◆ MATERIAL PROVIDED:

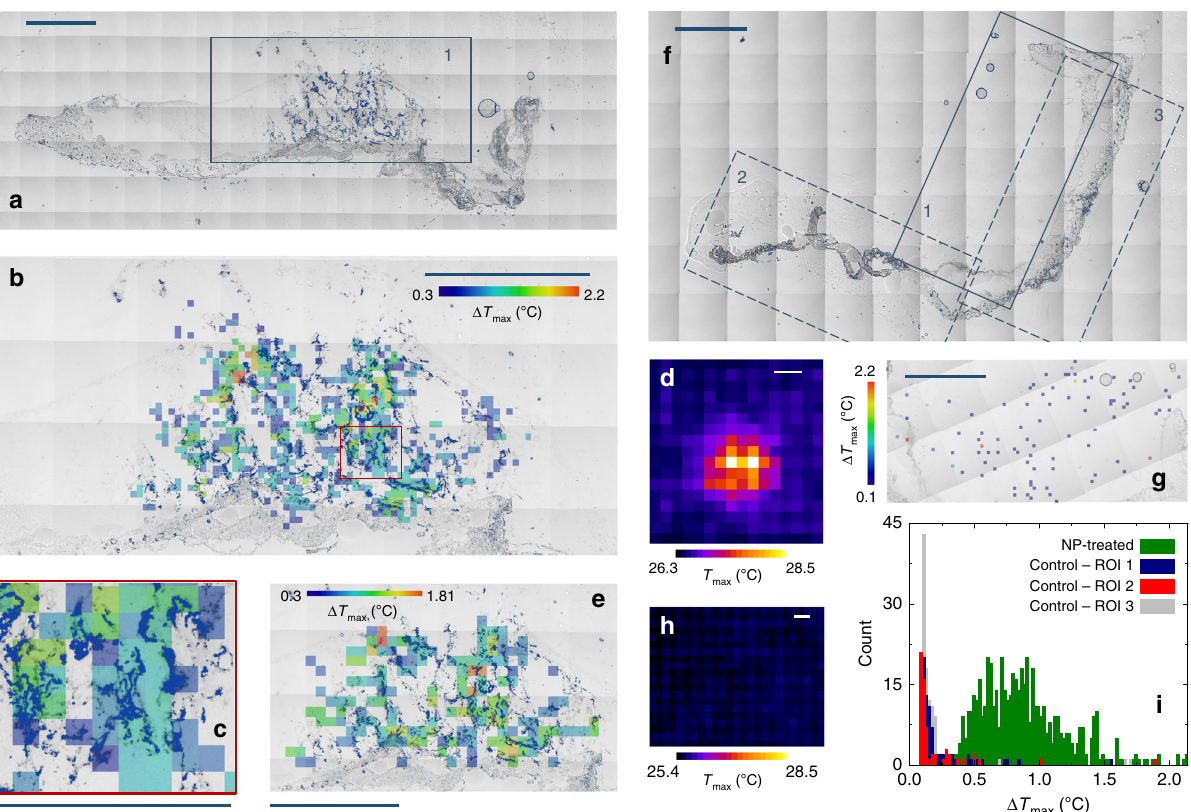
Fig. 3 Sub-diffraction thermal imaging on murine biopsies. a Transmitted-light tile-scan image of an explanted murine skin biopsy treated with 30-nm PB nanocubes, which are highlighted in navy by an upper threshold on intensity counts. b Super-resolution image of ROI 1 in a ( N x x N y = 100 × 48, δ x = 37.6 μ m, Δ x = 50, Δ y = 1, τ on = 1 s, P = 15 mW, beam 1/e 2 diameter 22 ± 1 μ m, Δ T min = 0.3 °C) overlaid to the transmitted-light image (nanocubes in navy as in a ). c Magni fi cation of the red boxed region in b . d Temporal maximum projection of the thermo-camera stack employed for b . e Same as b with doubled pixel size ( N x x N y = 50 × 24, δ x = 75.3 μ m, Δ x = 25, Δ y = 2), overlaid to the transmitted-light image (nanocubes highlighted in navy as in a ); only a 2.7 × 1.6 mm 2 ROI is shown for the sake of display. f Transmitted-light tile-scan image of a nanoparticle-untreated explanted murine skin biopsy; pixels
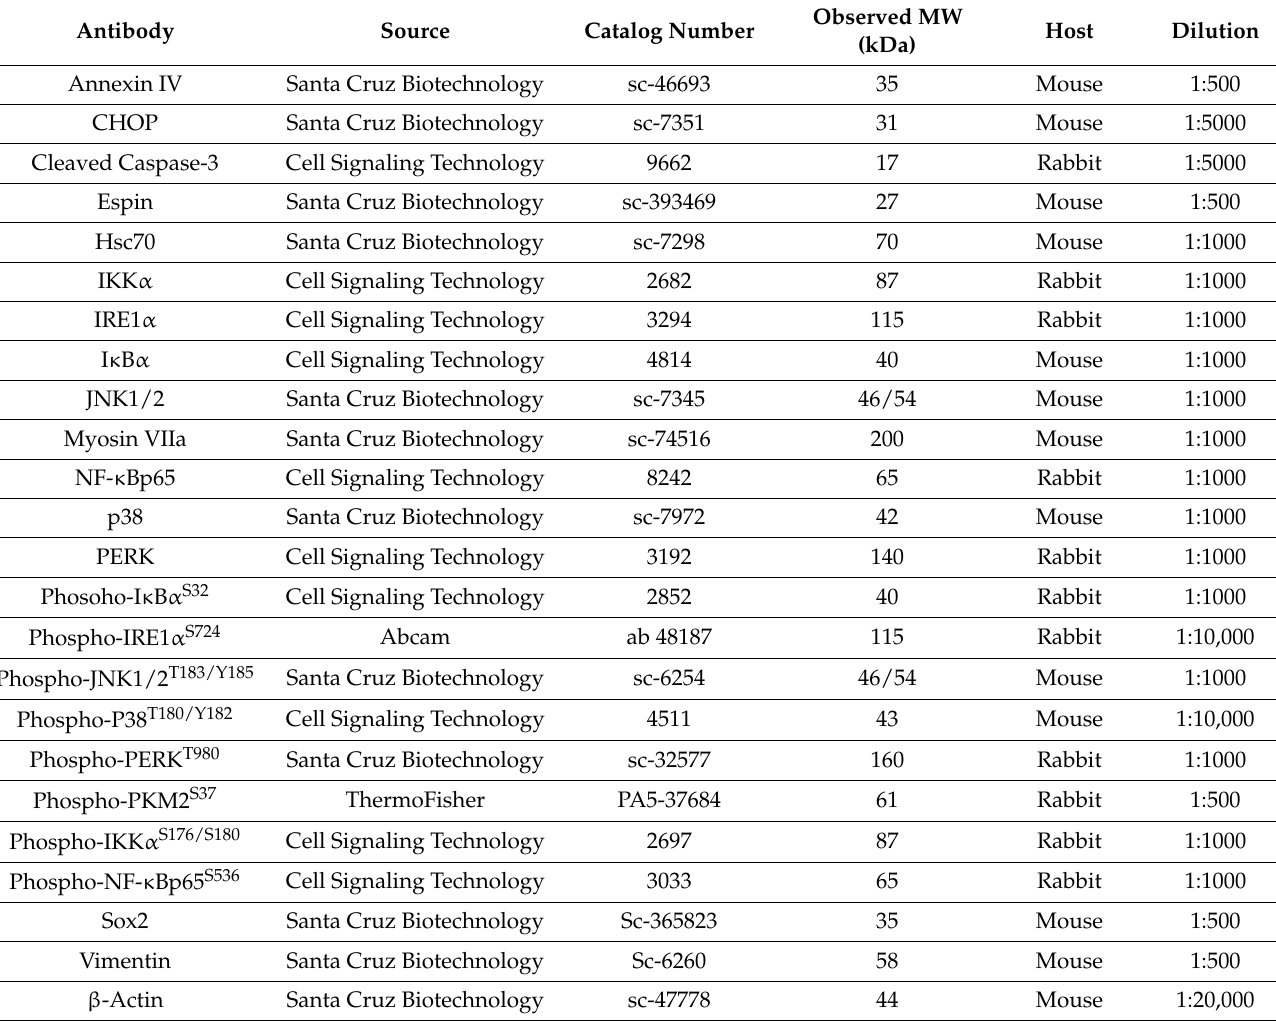
Table 1. List of antibodies used in the reported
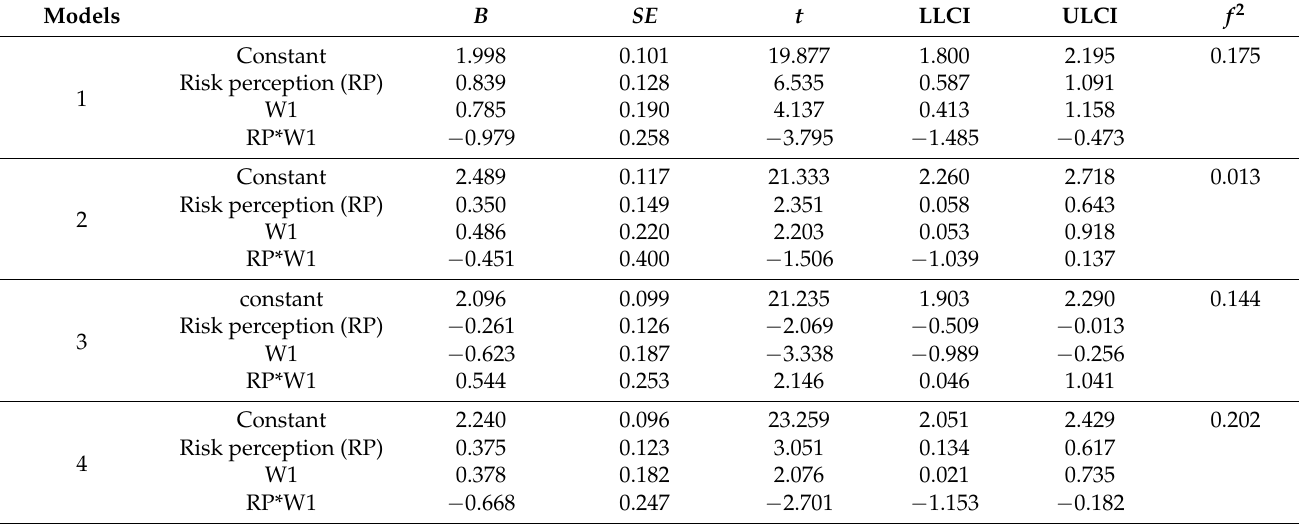
Table 3. Moderation parameters for gender in the link between COVID-19 risk perception and coping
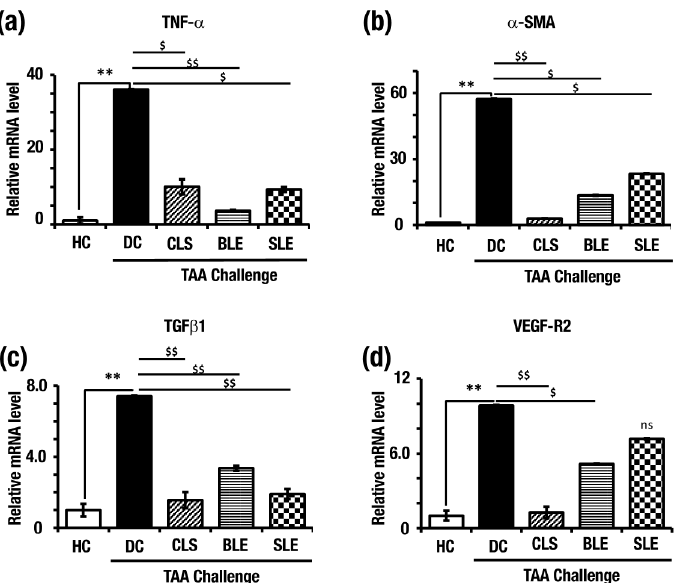
Figure 7. mRNA expressions confirmed the establishment of liver cirrhosis in DC and the hepato- protective effect of aqueous extracts in the other treatments. ( a ) Tnf- α , ( b ) α -Sma , ( c ) Tgf- β 1 and ( d ) Vegf-R2 mRNA expressions determined by qPCR. Expression levels are normalized to 18S mRNA level. Error bars represent standard errors of the means (SEM) in each group (n = 5). The statistical significances are indicated in two ways; (i) disease induction effect during the TAA challenge (HC vs. DC), (ii) O. octandra treatment consequence (DC vs. CLS, BLE and SLE), with one-way ANOVA followed by the Dunnett’s test. $, significant decrease; $, p = 0.01 to 0.05, $$, p = 0.001 to 0.01, *, significant increase; **, p = 0.001 to 0.01. ns, p >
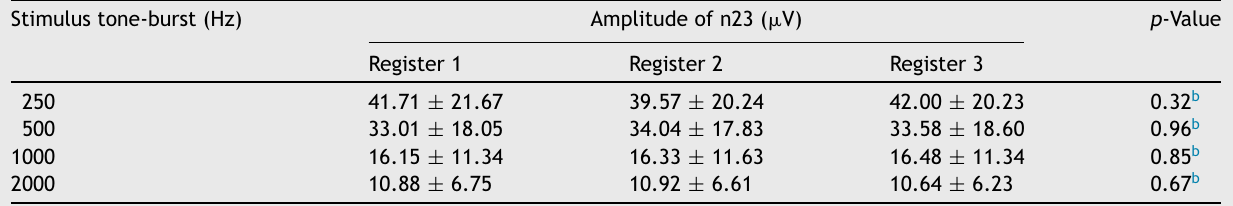
Table 4 Mean values and standard deviation of amplitude of wave n23 (test---retest) of vestibular evoked myogenic potential recorded by different tone-burst stimuli, a ( n = 156 for frequencies of 250 and 500 Hz, n = 152 for 1000 Hz, and n = 136 for 2000 Hz). Stimulus tone-burst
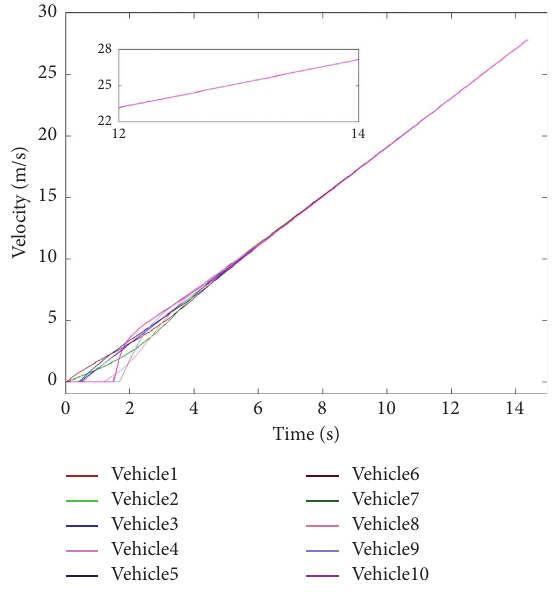
Figure 5: Velocity history under proposed controller (35).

◆ ASSIGNMENT: Pictures stay out. Print the data exactly, from its first line through the line containing "Table 1. List".

◆ ANSWER TO THIS TASK:
Fig. 3 Sub-diffraction thermal imaging on murine biopsies. a Transmitted-light tile-scan image of an explanted murine skin biopsy treated with 30-nm PB nanocubes, which are highlighted in navy by an upper threshold on intensity counts. b Super-resolution image of ROI 1 in a ( N x x N y = 100 × 48, δ x = 37.6 μ m, Δ x = 50, Δ y = 1, τ on = 1 s, P = 15 mW, beam 1/e 2 diameter 22 ± 1 μ m, Δ T min = 0.3 °C) overlaid to the transmitted-light image (nanocubes in navy as in a ). c Magni fi cation of the red boxed region in b . d Temporal maximum projection of the thermo-camera stack employed for b . e Same as b with doubled pixel size ( N x x N y = 50 × 24, δ x = 75.3 μ m, Δ x = 25, Δ y = 2), overlaid to the transmitted-light image (nanocubes highlighted in navy as in a ); only a 2.7 × 1.6 mm 2 ROI is shown for the sake of display. f Transmitted-light tile-scan image of a nanoparticle-untreated explanted murine skin biopsy; pixels
Table 1. List of antibodies used in the reported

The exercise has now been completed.